■ PAGE EXCERPT
__________________________________________________

Funnily enough, this place was located around 15 minutes walk from my office in Tokyo, and I never visited in the entire time I was living in Tokyo.
It's far from overcrowded and well worth a look if you are visiting nearby Tokyo tower.
It's a shortish walk also from Hamamatsu-cho station.
Zojoji Temple is the head of the Jodo sect of Buddhism in Kanto. The current hondo was reconstructed in 1974 and many of the other buildings are also new. The Sangedatsumon Gate however, dates back to 1622. This is the only structure here that has survived since the Edo Period. The objects of worship within the hondo are also ancient (Muromachi Period), despite the hondo itself being new.
The temple contains a mausoleum for the Tokugawas because it was made a Tokugawa family temple by Tokugawa Ieyasu. There are 6 Tokugawa shoguns, a princess, and some shoguns' wives and children buried here.
Although I don't think it was planned this way, the borrowed scenery of Tokyo Tower behind the temple has made it into a nice photo-op. Many people like to come here to get a picture of the temple with the tower behind it.
Entrance is free, so it's a nice stop for those going to Kyoto Tower.
Zojoji Temple, located next to Shiba Park and just a bit down the hill from Tokyo Tower, is incredible. The temple grounds are vast (I think larger even than Senso-ji) and a delight to the senses. The first thing we noticed was rank upon rank of stone statues, all wearing little red hats and most with those colorful whirly-gig toys next to them. So we were very curious, and although there was no mention of them in the little booklet we picked up, Mishu learned that they are called Ojizo, the subject of a touching little Japanese fairy tale, which you can read at http://www.japanippon.com/fairytales/jizo.htm. Then we saw this massive bell -- ten feet high, weighing fifteen tons -- which is tolled twice a day, six times each in the early morning and in the evening. It dates to 1673; the temple complex was founded in 1393 but most of the buildings were destroyed in World War II air raids. Only the main gate, constructed in 1622, survives. There are numerous tombs of Tokugawa shoguns and their families on the grounds. We didn't get to see what promised to be the most fascinating feature of the interior, the revolving octagonal-shaped book shelves, because you had to climb a lot of steps and with a baby carriage and an ailing mother, that didn't seem like the wisest course of action. I'd very much like to return to spend a longer period of time getting to know the Temple complex in more detail.
As we walked towards Tokyo Tower, we stumbled upon this Zojoji temple.

__________________________________________________

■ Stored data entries

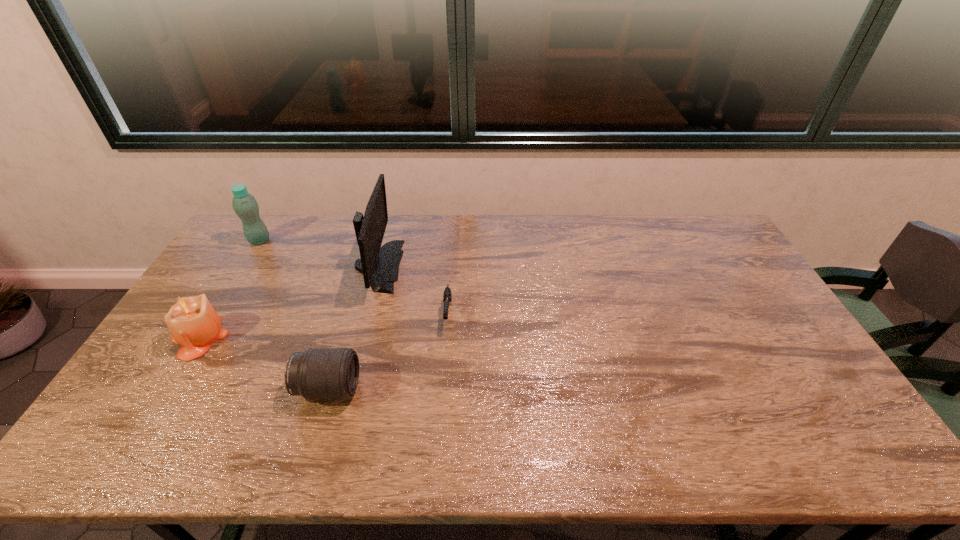
Identify the location of vacant region located on the surface of the telephoto lens. Image resolution: width=960 pixels, height=540 pixels. (389, 388).

This screenshot has width=960, height=540. I want to click on free space located 0.300m at the end of the barrel of the shortest object, so click(440, 428).

Find the location of a particular element. Image resolution: width=960 pixels, height=540 pixels. monitor at the far edge is located at coordinates (379, 265).

Locate an element on the screen. The width and height of the screenshot is (960, 540). water bottle that is positioned at the far edge is located at coordinates tap(245, 206).

You are a GUI agent. You are given a task and a screenshot of the screen. Output one action in this format:
    pyautogui.click(x=<x>, y=<y>)
    Task: Click on the water bottle at the left edge
    
    Given the screenshot: What is the action you would take?
    pyautogui.click(x=245, y=206)

In order to click on candle situated at the left edge in this screenshot , I will do `click(193, 322)`.

Locate an element on the screen. The height and width of the screenshot is (540, 960). object located at the far left corner is located at coordinates (245, 206).

Identify the location of free space at the far edge of the desktop. This screenshot has height=540, width=960. (444, 232).

The width and height of the screenshot is (960, 540). In the image, there is a desktop. In order to click on free space at the far right corner in this screenshot , I will do `click(683, 221)`.

At what (x,y) coordinates should I click in order to perform the action: click on free point between the rightmost object and the monitor. Please return your answer as a coordinate pair (x, y). Looking at the image, I should click on (413, 290).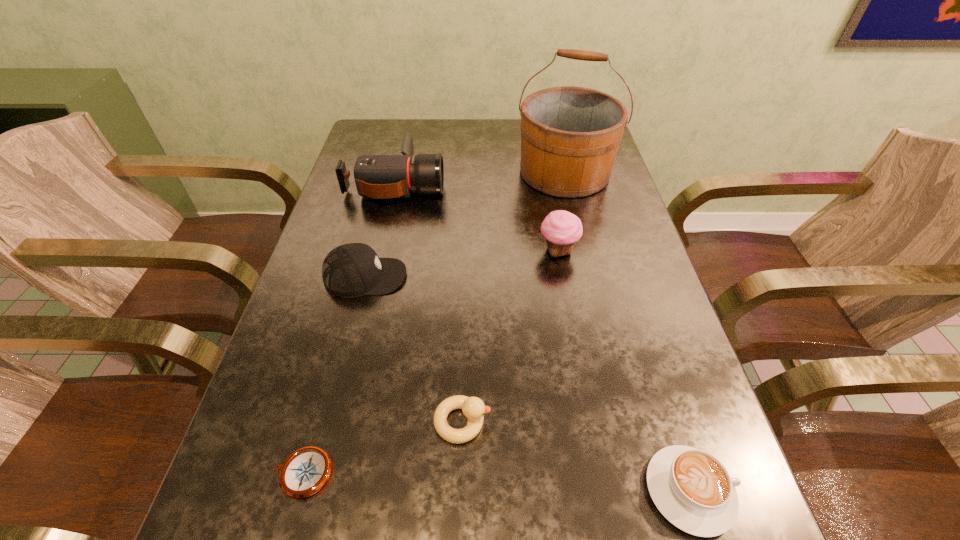
In order to click on the tallest object in this screenshot , I will do `click(570, 136)`.

This screenshot has width=960, height=540. Find the location of `camcorder`. camcorder is located at coordinates (376, 176).

Locate an element on the screen. The width and height of the screenshot is (960, 540). cupcake is located at coordinates (562, 229).

Image resolution: width=960 pixels, height=540 pixels. Identify the location of cap. (353, 269).

I want to click on the fifth farthest object, so click(x=473, y=408).

Identify the location of duckling. This screenshot has width=960, height=540. (473, 408).

Where is `cappuccino`? This screenshot has width=960, height=540. cappuccino is located at coordinates (692, 489).

The image size is (960, 540). I want to click on the shortest object, so click(305, 471).

The height and width of the screenshot is (540, 960). I want to click on blank space located on the left of the tallest object, so pyautogui.click(x=399, y=172).

Locate an element on the screen. The image size is (960, 540). free space located on the lens of the camcorder is located at coordinates (501, 183).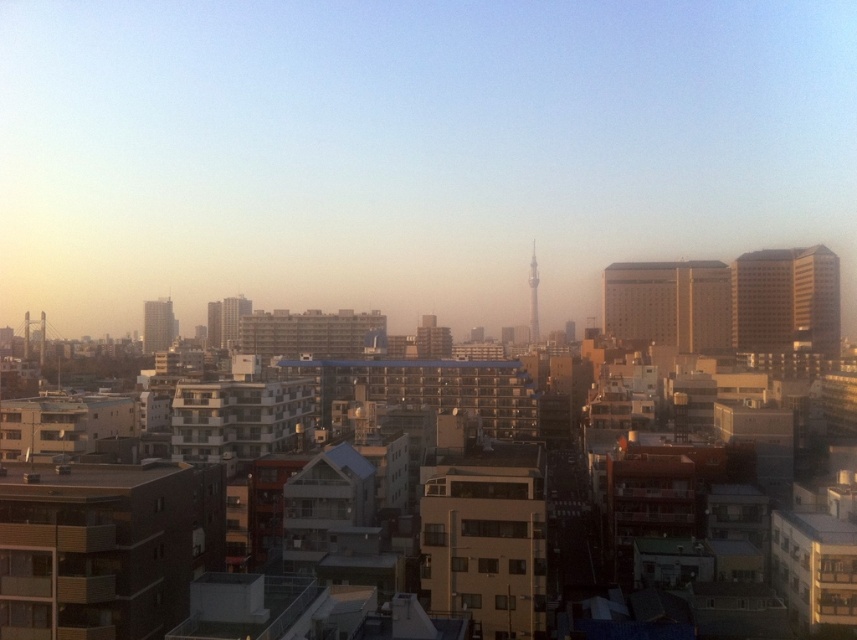
Question: Where is white glossy building at center located in relation to matte gray building at left in the image?

Choices:
 (A) below
 (B) above

Answer: (B)

Question: Which of the following is the farthest from the observer?

Choices:
 (A) matte gray building at left
 (B) white glossy building at center
 (C) beige concrete building at right

Answer: (A)

Question: Is beige concrete building at right smaller than white glossy building at center?

Choices:
 (A) yes
 (B) no

Answer: (A)

Question: Considering the relative positions of beige concrete building at right and brown textured building at center in the image provided, where is beige concrete building at right located with respect to brown textured building at center?

Choices:
 (A) left
 (B) right

Answer: (B)

Question: Which point is closer to the camera?

Choices:
 (A) (730, 300)
 (B) (229, 308)
 (C) (792, 291)
 (D) (166, 314)

Answer: (C)

Question: Considering the real-world distances, which object is closest to the white glossy building at center?

Choices:
 (A) smooth glass tower at center
 (B) matte gray building at left
 (C) brown textured building at center

Answer: (B)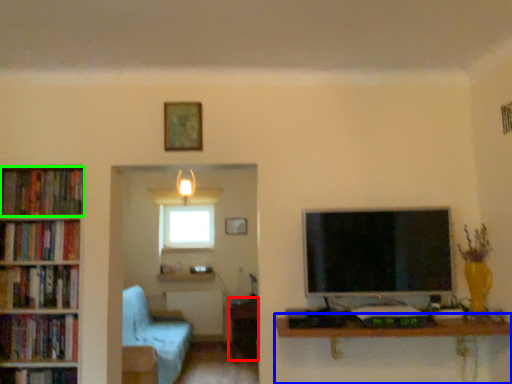
Question: Considering the real-world distances, which object is closest to table (highlighted by a red box)? table (highlighted by a blue box) or book (highlighted by a green box).

Choices:
 (A) table
 (B) book

Answer: (A)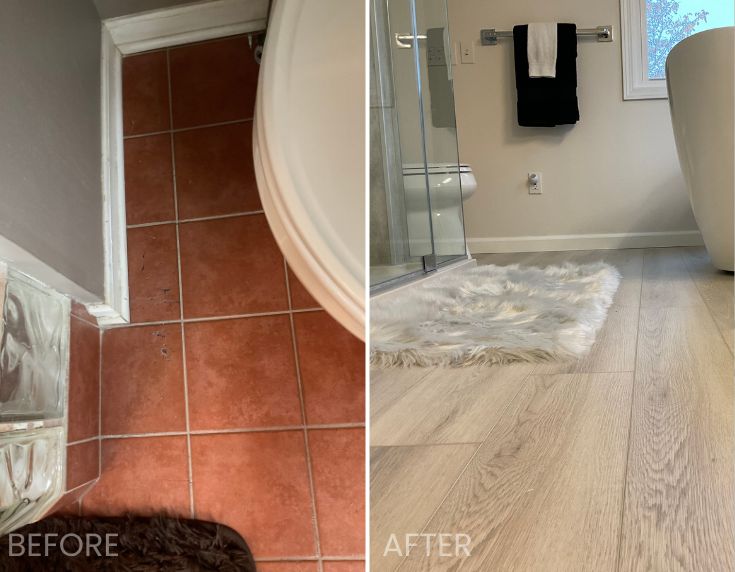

__________________________________________________

■ EXPLORE THE MATERIAL
- a) In the Zojoji Temple text, condense the paragraph beginning "Zojoji Temple is the head of the Jodo sect" into a bulleted list that keeps its main facts.
- b) According to the Zojoji Temple text, why did the visitors skip "the revolving octagonal-shaped book shelves"? Answer in one to three sentences.
- c) Continue the Zojoji Temple text from its final sentence.

■ ANSWERS TO THIS EXERCISE
- a)
- Zojoji Temple heads the Jodo sect of Buddhism in Kanto.
- The current hondo was rebuilt in 1974, and many other buildings are also new.
- The Sangedatsumon Gate dates to 1622 and is the only structure surviving from the Edo Period.
- The objects of worship inside the hondo are ancient, from the Muromachi Period.

- b) Seeing the shelves required climbing a lot of steps. The visitors had a baby carriage and an ailing mother with them, so the climb did not seem wise.

- c)
Apparently it is quite a major temple in Tokyo.
And more importantly, it has Tokyo Tower as it's background.
So we waited till dark and took some great photos of the temple with Tokyo Tower in the background.
There were lotsa cute Jizo statues in the temple cemetery.
Inside Zojozi Temple you can take a photo of cedar tree that was planted by the 18th president of USA General Ulysses S. Grant, when he visited the temple as a guest of the nation in 1879. There’s also Cedar tree planted by George H.W Bush in 1982 when he was the vice president (see photo).
There are hundreds of colourfully clothed and decorated stone jizo (Ojizo Sama) statues. The Jizo statues are used in the ceremonies for burial of infants and special ceremonies for the souls of unborn and stillborn children.
Traditionally Jizo is seen as the guardian of children, particularly children who died before their parents. He is one of the most loved divinities in Japan.
When I saw the rows of the colourful statues it felt strange, you can almost feel the spirits. Yeah you probably right it could be my imagination.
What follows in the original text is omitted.